In Arkansas, Republican lawmakers chose another route rather than amending the constitution: After voters had soundly rejected a constitutional amendment in 2022, which was proposed by the legislature to stiffen the requirements to get a measure on the ballot (increasing the required vote to approve ballot initiatives to 60 percent and applying to measures placed on the ballot via petition or by the legislature), the legislature simply passed new requirements as state law. They also aimed to increase the hurdles but targeted hurdles other than the ones that had just been rejected, picking up on a rejected amendment from 2020. Governor Huckabee Sanders signed the law in March 2023, whereby the number of counties where a minimum number of signatures from registered voters must be submitted was raised from fifteen to fifty (Smyth Reference Smyth2023a). The minimum is defined as “not less than one-half of the designated percentage of the electors” (Vrbin Reference Vrbin2023), with the percentage being set at ten for proposed constitutional amendments (Smyth Reference Smyth2023a).
Conclusions
The goal of this chapter is to impress upon the reader two points: first, the diversity of constitutional amendments, and second, the significance of them. Section 1.1 deals with this diversity and shows how many different simple rules are used (different actors are assigned the role of a veto player, different decision-making rules are selected, intermediate elections are required, referendums may be added in the mix, or time or other constraints are imposed; then sometimes these rules are combined, and other times they are presented as alternatives). All such cases are presented in Section 1.1, with the goal to underline the diversity and complications of constitutional amendment rules.

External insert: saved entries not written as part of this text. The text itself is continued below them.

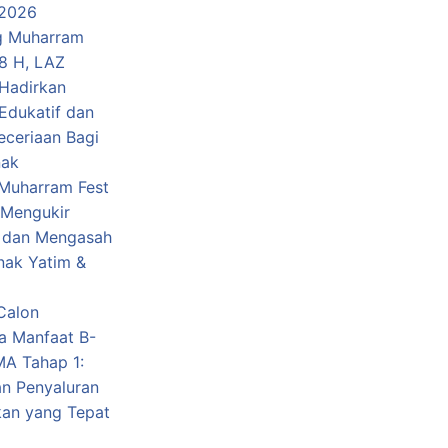
 2026
g Muharram
48 H, LAZ
Hadirkan
Edukatif dan
eceriaan Bagi
nak
Muharram Fest
 Mengukir
 dan Mengasah
nak Yatim &
Calon
a Manfaat B-
A Tahap 1:
n Penyaluran
kan yang Tepat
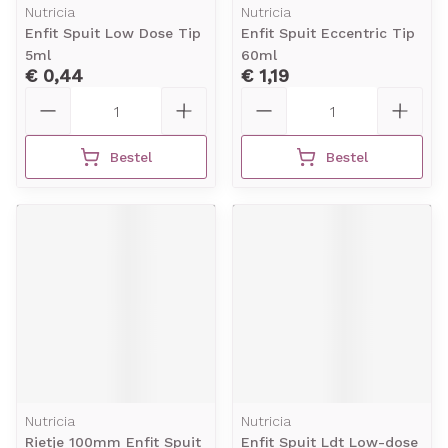
Nutricia
Nutricia
Enfit Spuit Low Dose Tip
Enfit Spuit Eccentric Tip
5ml
60ml
€ 0,44
€ 1,19
Aantal
Aantal
Bestel
Bestel
Nutricia
Nutricia
Rietje 100mm Enfit Spuit
Enfit Spuit Ldt Low-dose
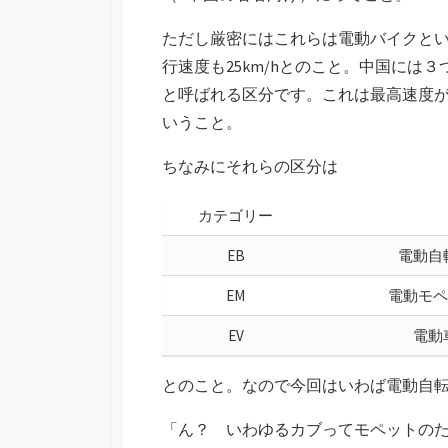
ただし厳密にはこれらは電動バイクと
行速度も25km/hとのこと。中国には
と呼ばれる区分です。これは最高速度が2
いうこと。
ちなみにそれらの区分は
カテゴリー
EB
電動自転車(
EM
電動モペット
EV
電動車(
とのこと。なので今回はいわば電動自
「ん？ いわゆるカブってモペットの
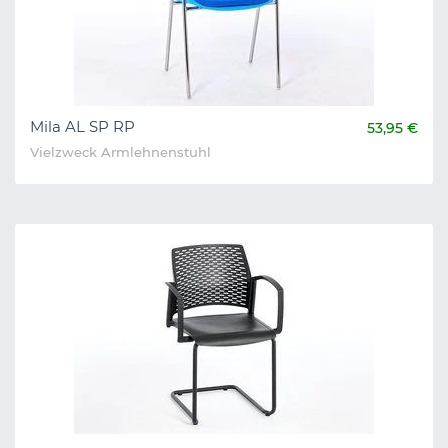
Mila AL SP RP
53,95 €
Vielzweck Armlehnenstuhl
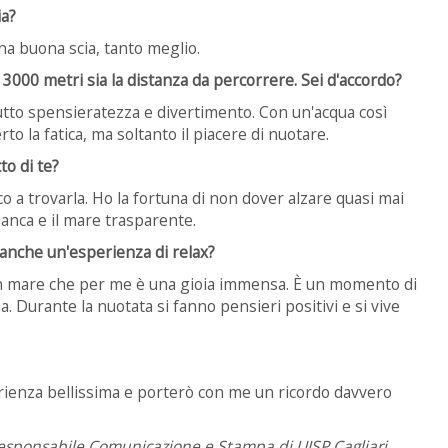
ia?
na buona scia, tanto meglio.
i 3000 metri sia la distanza da percorrere. Sei d'accordo?
tto spensieratezza e divertimento. Con un'acqua così
to la fatica, ma soltanto il piacere di nuotare.
o di te?
o a trovarla. Ho la fortuna di non dover alzare quasi mai
ianca e il mare trasparente.
anche un'esperienza di relax?
in mare che per me è una gioia immensa. È un momento di
. Durante la nuotata si fanno pensieri positivi e si vive
perienza bellissima e porterò con me un ricordo davvero
, Responsabile Comunicazione e Stampa di UISP Cagliari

Sections 1.2 and 1.3 focus on the significance of these rules by presenting how these rules become the objects of political conflict or the targets of modification for political reasons, making constitutional change easier or more difficult to achieve. These two sections demonstrate that the policy preferences of different actors become the source of induced institutional preferences: The actors understand that the best way to promote their policy preferences is to modify in a specific way the rules of the game (that is, alter the constitution). The conclusion of these two sections is to persuade the reader that these amendment rules matter a lot – a conclusion that may be trivial for some readers but has been disputed in the literature.